What is the difference between a hyphen and a dash and when should I use them?
What is an “em dash” and what is an “en dash” and how do I use them?
1. hyphen (-) : Mac and PC: hyphen key: The hyphen connects compound words.
There are permanent compounds that have found their way into the dictionary (henhouse, makeup, notebook).
- Kilowatt-hour, mass-produce, ill-favored, tie-in, toll-free call, two-thirds. A food-loving back-to-the-land generalist who became obsessed with fermentation
There are also examples when using a compound adjective before a noun.
- A fast sailing ship. Or, a fast-sailing ship
2. en dash (–) : Mac: Option + – = – / PC “Alt” and type “0151.” The en dash connects things that are related to each other by distance.
- Seven–ten days
- You will find the article in the May–September issue of Scientific American
- According to Frank Hanks, there should be a reference to what Edward Said calls “Orientalism” (147–48).

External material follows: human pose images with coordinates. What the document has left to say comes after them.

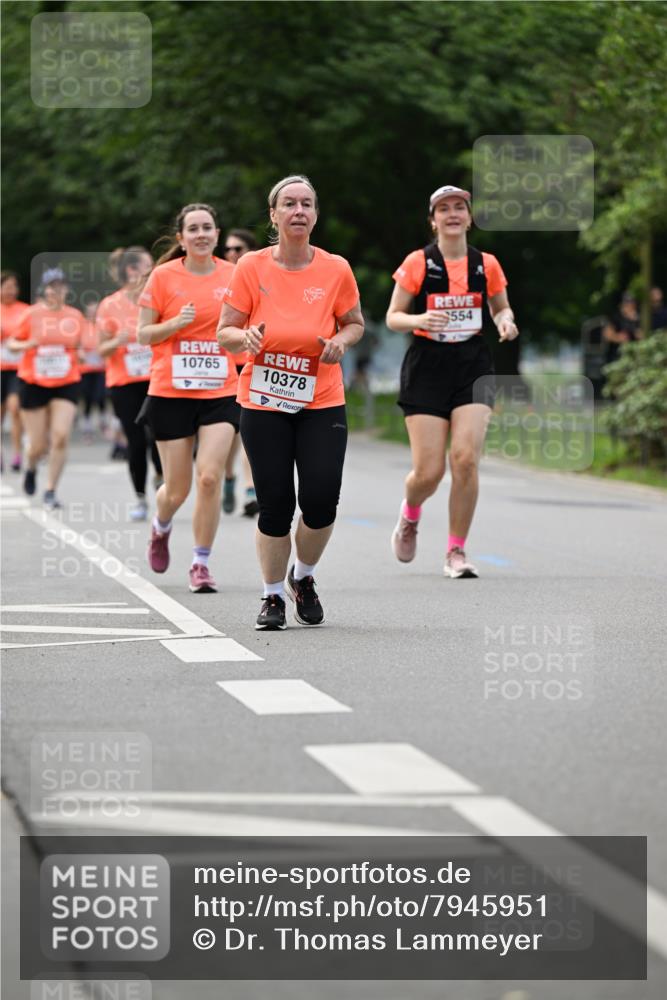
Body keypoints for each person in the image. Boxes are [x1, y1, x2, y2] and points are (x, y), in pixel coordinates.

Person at [217, 175, 364, 630]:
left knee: (321, 501)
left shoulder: (336, 268)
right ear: (274, 215)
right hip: (263, 400)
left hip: (321, 398)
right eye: (289, 204)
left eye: (307, 204)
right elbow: (225, 330)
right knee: (275, 505)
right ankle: (272, 596)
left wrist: (341, 340)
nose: (299, 210)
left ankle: (304, 577)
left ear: (315, 215)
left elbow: (354, 323)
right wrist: (246, 337)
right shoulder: (251, 267)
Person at [386, 184, 518, 579]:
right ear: (434, 220)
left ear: (470, 217)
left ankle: (455, 551)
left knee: (464, 459)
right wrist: (419, 320)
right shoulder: (418, 262)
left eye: (460, 207)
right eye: (444, 209)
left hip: (472, 365)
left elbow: (501, 306)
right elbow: (393, 316)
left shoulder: (486, 264)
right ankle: (410, 514)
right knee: (429, 472)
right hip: (427, 366)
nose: (453, 214)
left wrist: (506, 321)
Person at [137, 203, 239, 593]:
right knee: (176, 489)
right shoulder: (163, 277)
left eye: (207, 228)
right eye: (193, 229)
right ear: (181, 238)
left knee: (210, 477)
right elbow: (143, 334)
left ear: (217, 234)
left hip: (220, 389)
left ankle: (200, 562)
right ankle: (160, 527)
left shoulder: (234, 274)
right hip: (171, 390)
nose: (201, 234)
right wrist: (175, 325)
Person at [9, 267, 84, 509]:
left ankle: (51, 489)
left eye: (61, 286)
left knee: (61, 436)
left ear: (67, 290)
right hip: (34, 382)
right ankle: (31, 467)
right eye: (52, 286)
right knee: (38, 445)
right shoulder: (31, 315)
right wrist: (26, 344)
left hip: (66, 381)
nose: (57, 291)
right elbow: (11, 343)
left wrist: (82, 353)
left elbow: (84, 344)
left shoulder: (74, 316)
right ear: (44, 289)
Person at [97, 246, 162, 521]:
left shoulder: (158, 299)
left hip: (157, 378)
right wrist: (118, 341)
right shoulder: (110, 304)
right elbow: (101, 350)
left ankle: (161, 479)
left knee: (161, 437)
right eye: (146, 266)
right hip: (124, 383)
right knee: (136, 441)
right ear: (132, 270)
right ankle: (140, 498)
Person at [220, 228, 259, 517]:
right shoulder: (218, 278)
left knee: (248, 431)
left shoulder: (259, 276)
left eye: (239, 248)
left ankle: (249, 488)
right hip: (222, 366)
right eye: (229, 249)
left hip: (252, 363)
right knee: (230, 435)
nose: (232, 254)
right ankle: (229, 477)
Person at [1, 271, 30, 472]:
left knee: (14, 409)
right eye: (7, 286)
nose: (11, 291)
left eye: (14, 286)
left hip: (18, 369)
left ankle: (17, 453)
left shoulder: (26, 310)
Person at [79, 301, 107, 438]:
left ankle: (103, 420)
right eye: (90, 311)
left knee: (101, 395)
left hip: (101, 367)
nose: (93, 314)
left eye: (95, 311)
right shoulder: (81, 326)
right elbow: (76, 343)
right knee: (88, 396)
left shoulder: (103, 325)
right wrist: (81, 353)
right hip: (86, 368)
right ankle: (87, 423)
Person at [603, 292, 641, 366]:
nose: (630, 305)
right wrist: (617, 337)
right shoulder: (616, 317)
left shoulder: (639, 318)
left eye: (632, 302)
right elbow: (607, 335)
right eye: (628, 302)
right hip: (617, 356)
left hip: (634, 356)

Or combining open compounds (note prefix connected to proper noun):
- North Carolina–Virginia border
- a high school–college conference
- Post–Civil War
3. em dash (—) : PC “Alt” and type “0151” / Mac: Shift + Option + – = —. Em dashes may replace commas, semicolons, colons, and parentheses in apposite phrases, to indicate added emphasis, to interrupt or change thought:
- “The Incompletion figured in the dash—is life” (McHugh 113)
- Dickinson’s use of the dash—a mark of punctuation a reader encounters throughout her work—requires careful scrutiny
- There is little room for error—whether one is consuming French fries or pork rinds.
(The practice of using two hyphens for a dash, although acceptable, is a holdover from the days of typewriters).